Growing up, I didn’t know what NF was or what the features were. It wasn’t until I was growing up when I began to realise that there were “little differences” about me. I started to notice more cafe’ au lait spots and had a plexiform growing on my back. When I asked my mother about these marks, I was always told that they were “birthmarks” and that I shouldn’t “worry”.
Looking at me with clothes on or when you first get to know me, you wouldn’t know that I have NF1. I look like any other 32-year-old male.
I had a perfectly normal childhood and still live a perfectly normal life now as a full-grown adult.
I was able to play sport, go to school, make friends, and even travel the world, not knowing much about my NF condition.
I always had confidence issues when it came to my body and exposing my skin, this included taking my shirt off, going swimming or being around others but that was as far as my concerns went.
Around the time I was 15, my sister (13) who also had NF started to complain about headaches and pains. She was in intense pain and couldn’t figure out why she had these headaches consistently.
My parents decided to take my sister to the Royal Children’s Hospital where they conducted some scans and found that she had a brain tumour, this was the catalyst in putting the pieces together about our NF.
At the time, my family decided to try and get on top of our NF condition by booking in scans regularly to determine if we had other tumours growing or if there was anything of concern. As a 15-year-old I was still naive and once told “there was nothing there” I left it for some time, continues to live life as normal with NF doing whatever a normal adult would do.
In 2020, my plexiform had started to become more sensitive and bothersome.
Anything hitting my mark such as a friendly slap on the back was excruciating pain shooting through my body.
My partner and I feeling concerned went to the Royal Melbourne hospital to get more information on NF and to be on top of the diagnoses.

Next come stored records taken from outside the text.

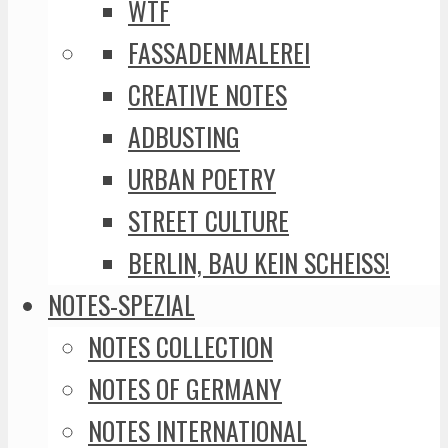
WTF
FASSADENMALEREI
CREATIVE NOTES
ADBUSTING
URBAN POETRY
STREET CULTURE
BERLIN, BAU KEIN SCHEISS!
NOTES-SPEZIAL
NOTES COLLECTION
NOTES OF GERMANY
NOTES INTERNATIONAL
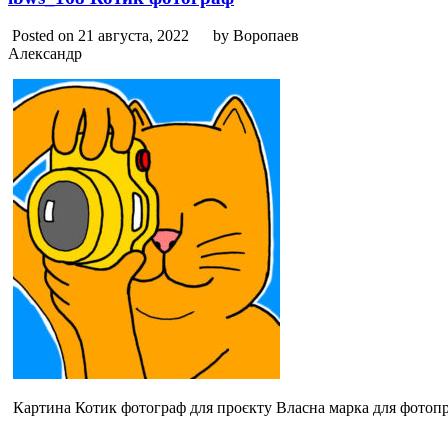
Posted on 21 августа, 2022
by Воропаев
Александр
Картина Котик фотограф для проєкту Власна марка для фотопр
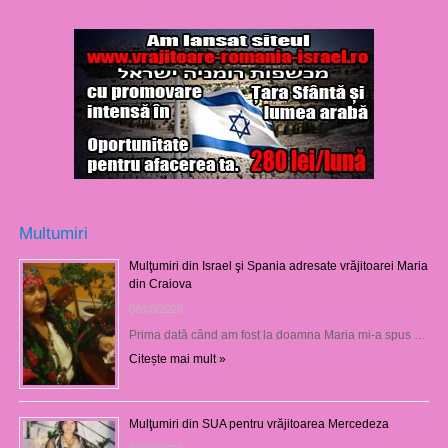
Multumiri
Mulţumiri din Israel şi Spania adresate vrăjitoarei Maria
din Craiova
08/08/2026
Prima dată când am fost la doamna Maria mi-a spus …
Citește mai mult »
Mulţumiri din SUA pentru vrăjitoarea Mercedeza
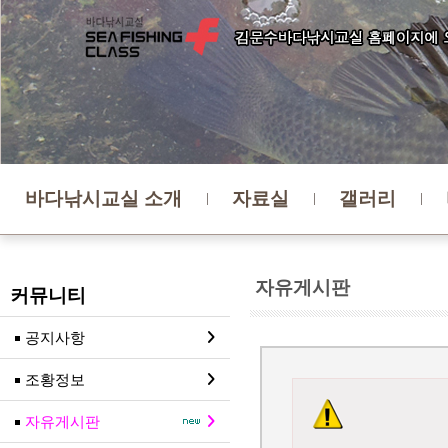
바다낚시교실 소개
자료실
갤러리
자유게시판
커뮤니티
공지사항
조황정보
자유게시판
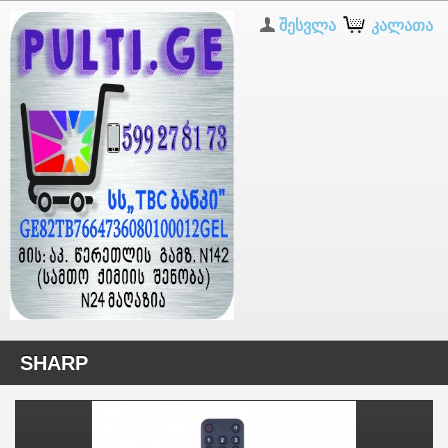
შესვლა
კალათა
SHARP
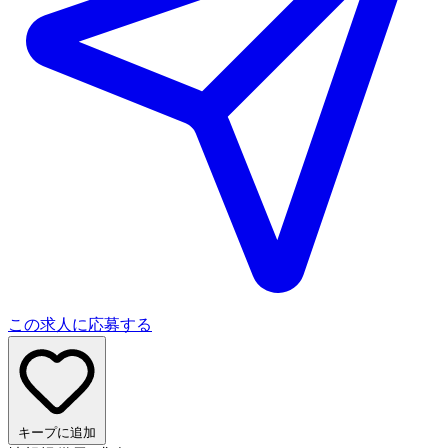
この求人に応募する
キープに追加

I am excited to be connected with an NF specialist (Prof. Kate Drummond) who I will be in yearly consultations with to stay on top of my NF. I have also been referred for trial medication which could possibly assist with my plexiform’s growth.
This gives me some hope that our medical researchers are finally finding breakthroughs with Neurofibromatosis.
We are now at the time of our lives when we are thinking of having children of our own.
We are currently at the very beginning the IVF process to ensure we can eliminate NF for our future generations.
I want to bring NF out of the shadows as you should not be embarrassed or unaware of your diagnosis. People living with NF should be educated and empowered to deal with it. I want to raise awareness and hopefully play my part in finding a cure for NF for myself and our future generations.